Source extract
──────
Public contact has been accomplished through publication and posting of the Council agenda. Additionally, Reports to Council are available in the Library and on the City’s web page.

Recommendation

Staff recommends the City Council proceed with the issuance of Town Center debt for the public policy reasons specified above and reallocate the City’s investment in the parking project by:

  1. Adopting the resolution set forth in Attachment A: Rescinding Resolution No. 164-99 and Authorizing the Issuance and Sale of Special Tax Bonds, and Approving and Authorizing Related Documents and Actions (Community Facilities District No. 1). In doing so, Council is making a finding that the funding of construction of the two garages with Mello-Roos bonds accomplishes a public policy purpose that justifies their issuance even though the value of the property responsible for the special tax is less than three times the par amount of the bonds.
  2. Agreeing to provide approximately $2.5 million of funding in the form of a re-investment of the $1,495,000 from the land swap and the funds released from the COP debt service reserve fund. The City's investment would be secured as an owner of Mello-Roos bonds with security features subordinate to those of the notes and bonds to be issued to the public.
  3. Authorizing staff to negotiate a written agreement with AMP incorporating the safeguards described above and in the attached Summary of Terms (Attachment B). Staff will proceed with the sale of the Mello-Roos notes only upon satisfaction that the requirements of the Summary of Terms have been satisfied.

Attachments

  1. A Resolution of the City Council of the City of Sunnyvale Rescinding Resolution No. 164-99 and Authorizing the Issuance and Sale of Special Tax Bonds, and Approving and Authorizing Related Documents and Actions (Community Facilities District No. 1).
  2. Summary of Terms for City Participation in the Town Center Financing.
──────
Collected material
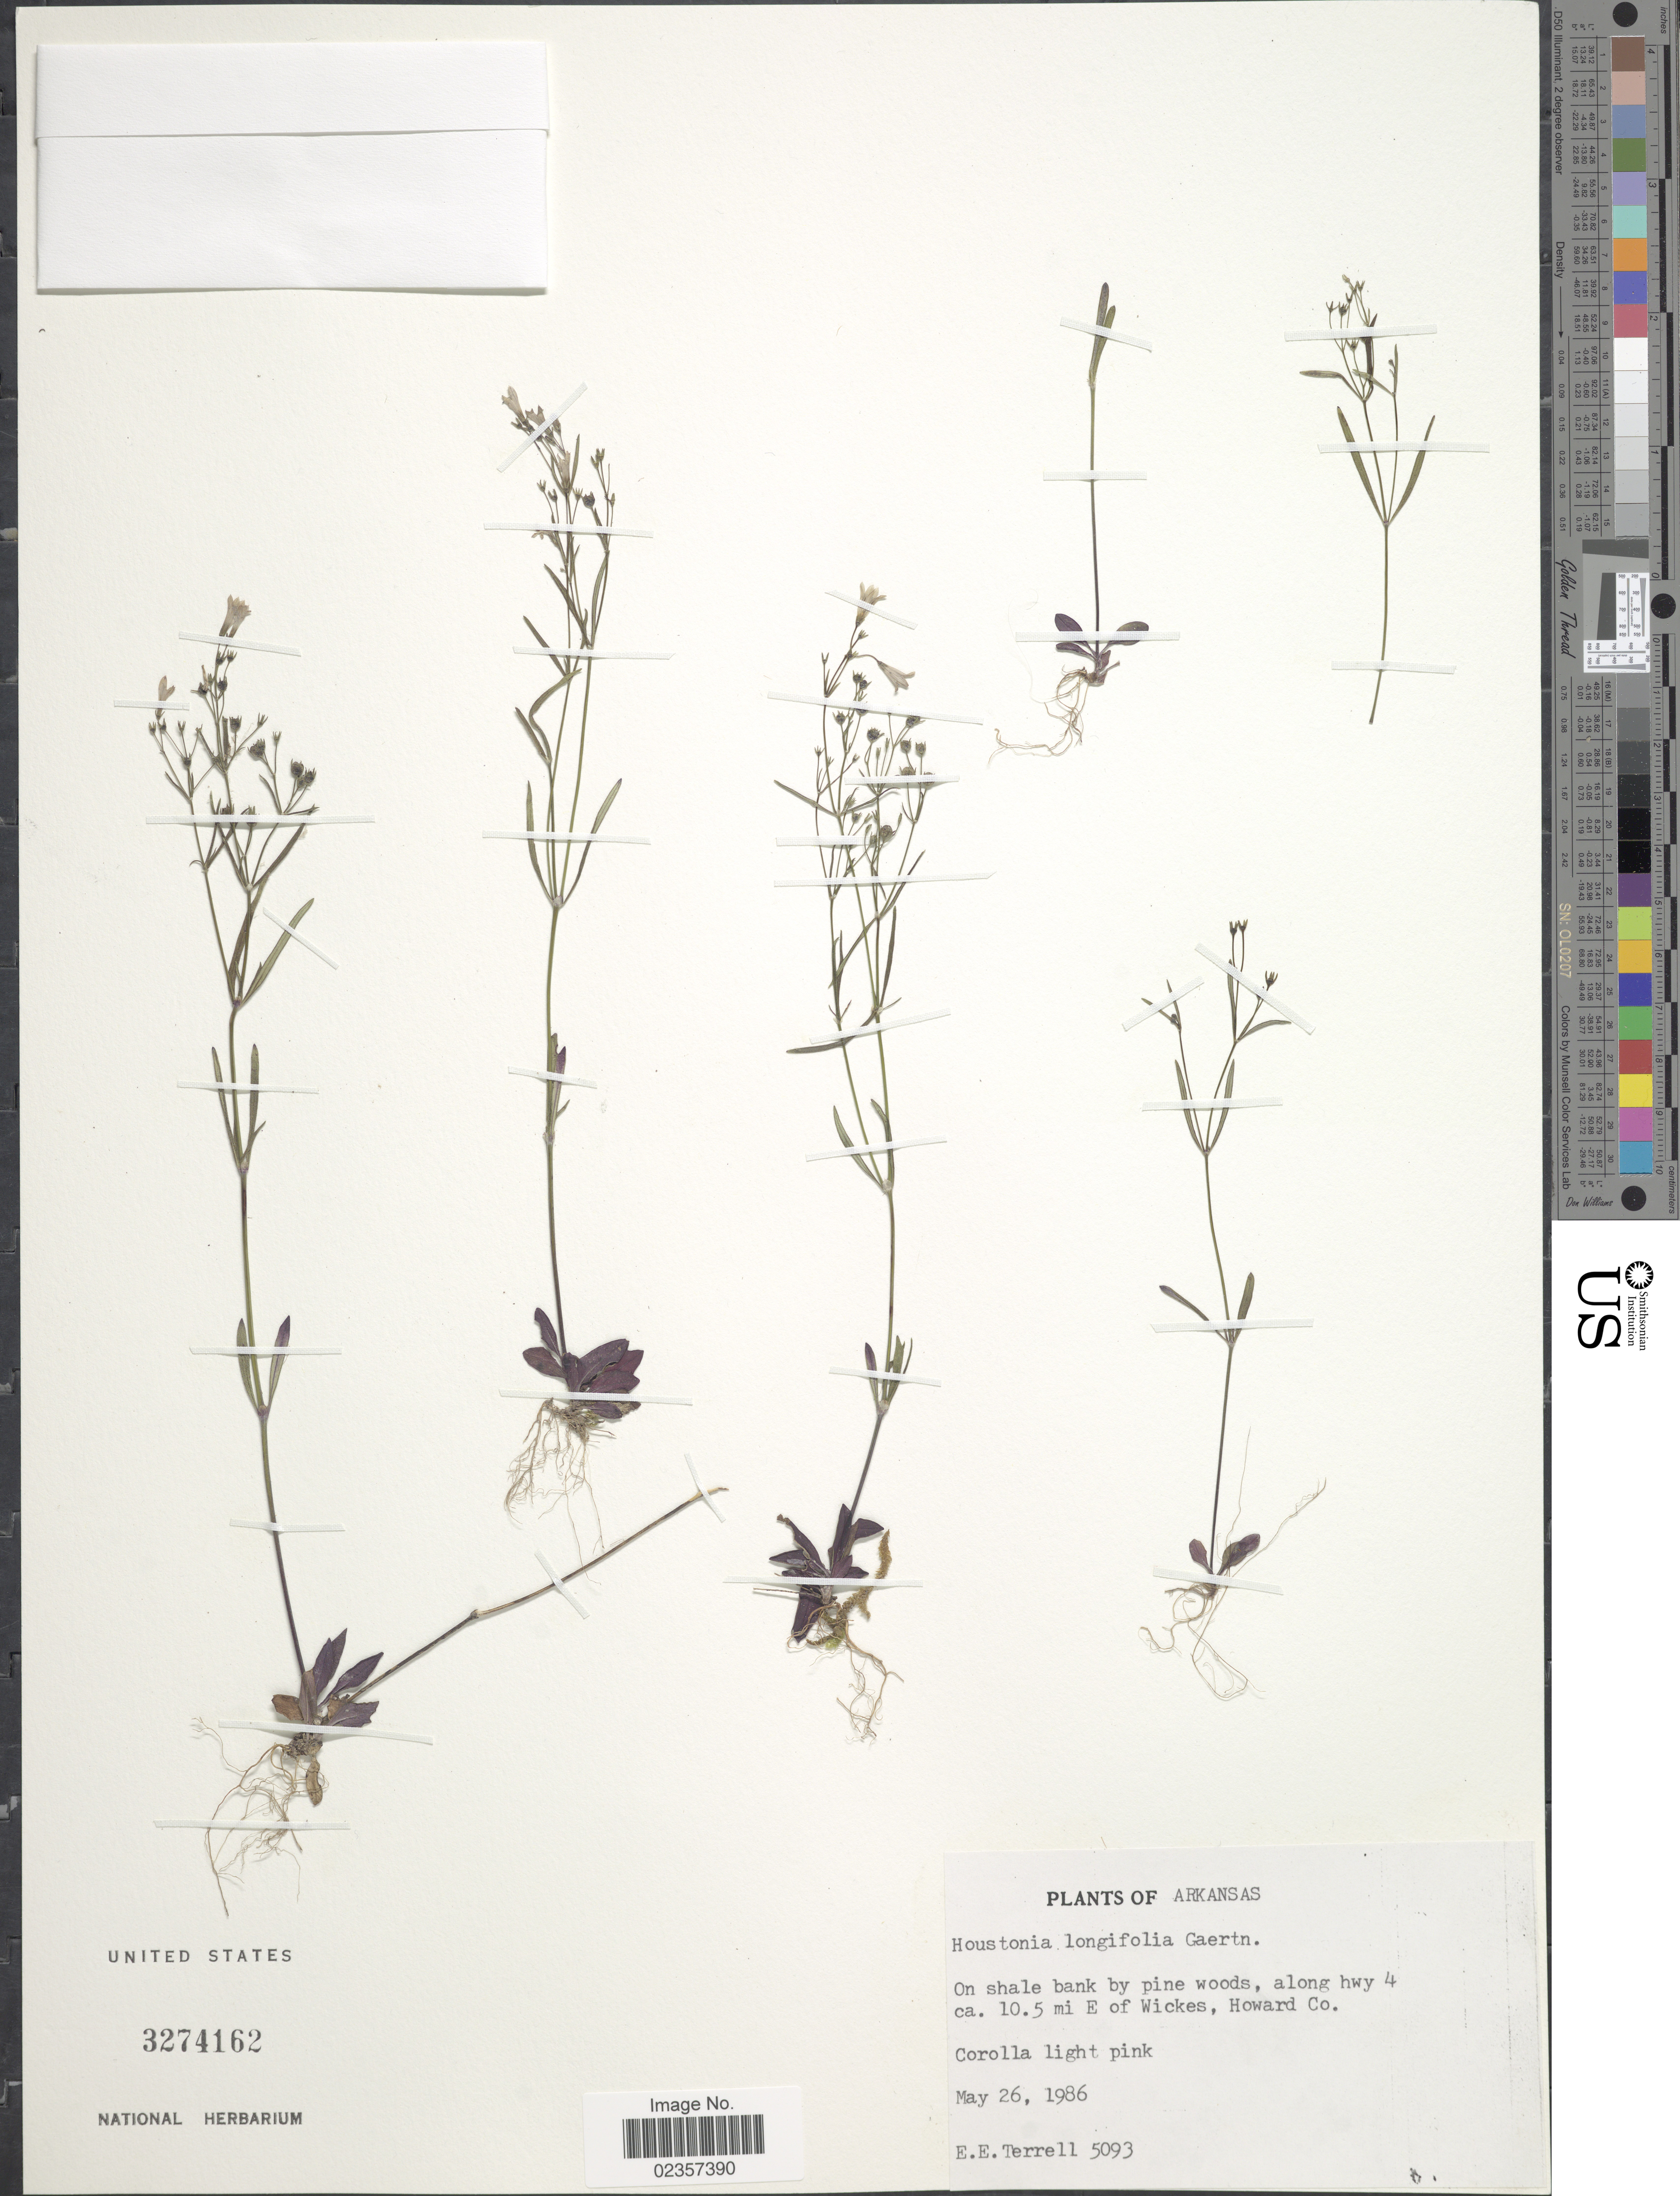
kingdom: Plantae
──────
Directions
a. Translate this sentence from the Town Center financing report into Spanish: "Additionally, Reports to Council are available in the Library and on the City’s web page."
b. Quote the Town Center financing report word for word between "3. Authorizing staff" and "Town Center Financing.", inclusive.

Task solutions
a. Además, los informes al Concejo están disponibles en la Biblioteca y en la página web de la Ciudad.

b.
3. Authorizing staff to negotiate a written agreement with AMP incorporating the safeguards described above and in the attached Summary of Terms (Attachment B). Staff will proceed with the sale of the Mello-Roos notes only upon satisfaction that the requirements of the Summary of Terms have been satisfied.

Attachments

  1. A Resolution of the City Council of the City of Sunnyvale Rescinding Resolution No. 164-99 and Authorizing the Issuance and Sale of Special Tax Bonds, and Approving and Authorizing Related Documents and Actions (Community Facilities District No. 1).
  2. Summary of Terms for City Participation in the Town Center Financing.